WHAT YOU ARE ASKED TO DO —
Please write out the lines of the records below from the line with "Check: Dial thermometer" to the line with "Measurement: 300 °", including both of those lines. Copy them word for word and give nothing else.

THE RECORDS —
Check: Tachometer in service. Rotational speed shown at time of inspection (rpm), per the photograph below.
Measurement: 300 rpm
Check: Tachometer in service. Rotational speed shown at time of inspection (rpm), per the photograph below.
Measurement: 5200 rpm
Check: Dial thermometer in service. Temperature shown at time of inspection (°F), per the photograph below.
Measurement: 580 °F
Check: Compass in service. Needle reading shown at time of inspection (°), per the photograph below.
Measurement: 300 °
==
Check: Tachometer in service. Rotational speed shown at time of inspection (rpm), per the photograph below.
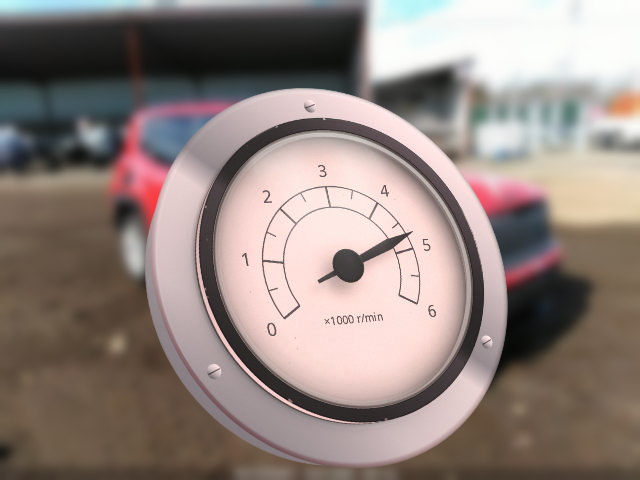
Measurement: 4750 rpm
--
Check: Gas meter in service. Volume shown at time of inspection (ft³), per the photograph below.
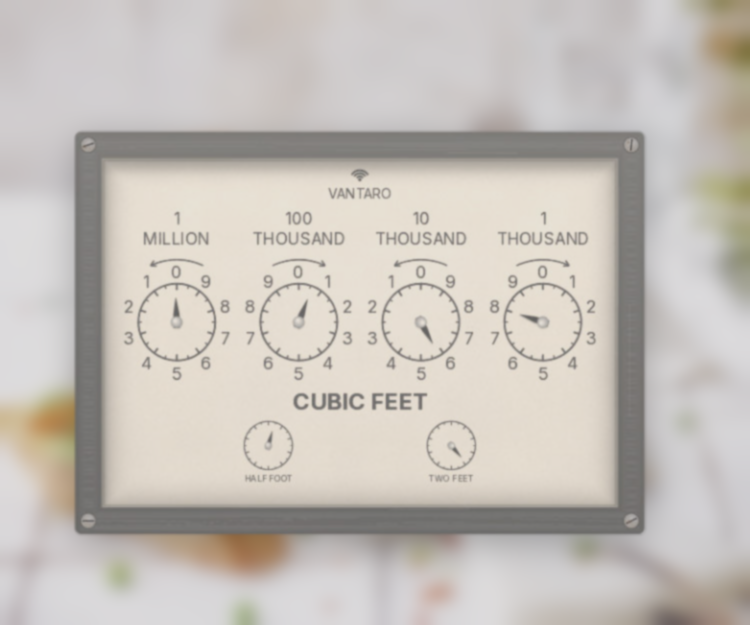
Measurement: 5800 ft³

TASK RESULT —
Check: Dial thermometer in service. Temperature shown at time of inspection (°F), per the photograph below.
Measurement: 580 °F
Check: Compass in service. Needle reading shown at time of inspection (°), per the photograph below.
Measurement: 300 °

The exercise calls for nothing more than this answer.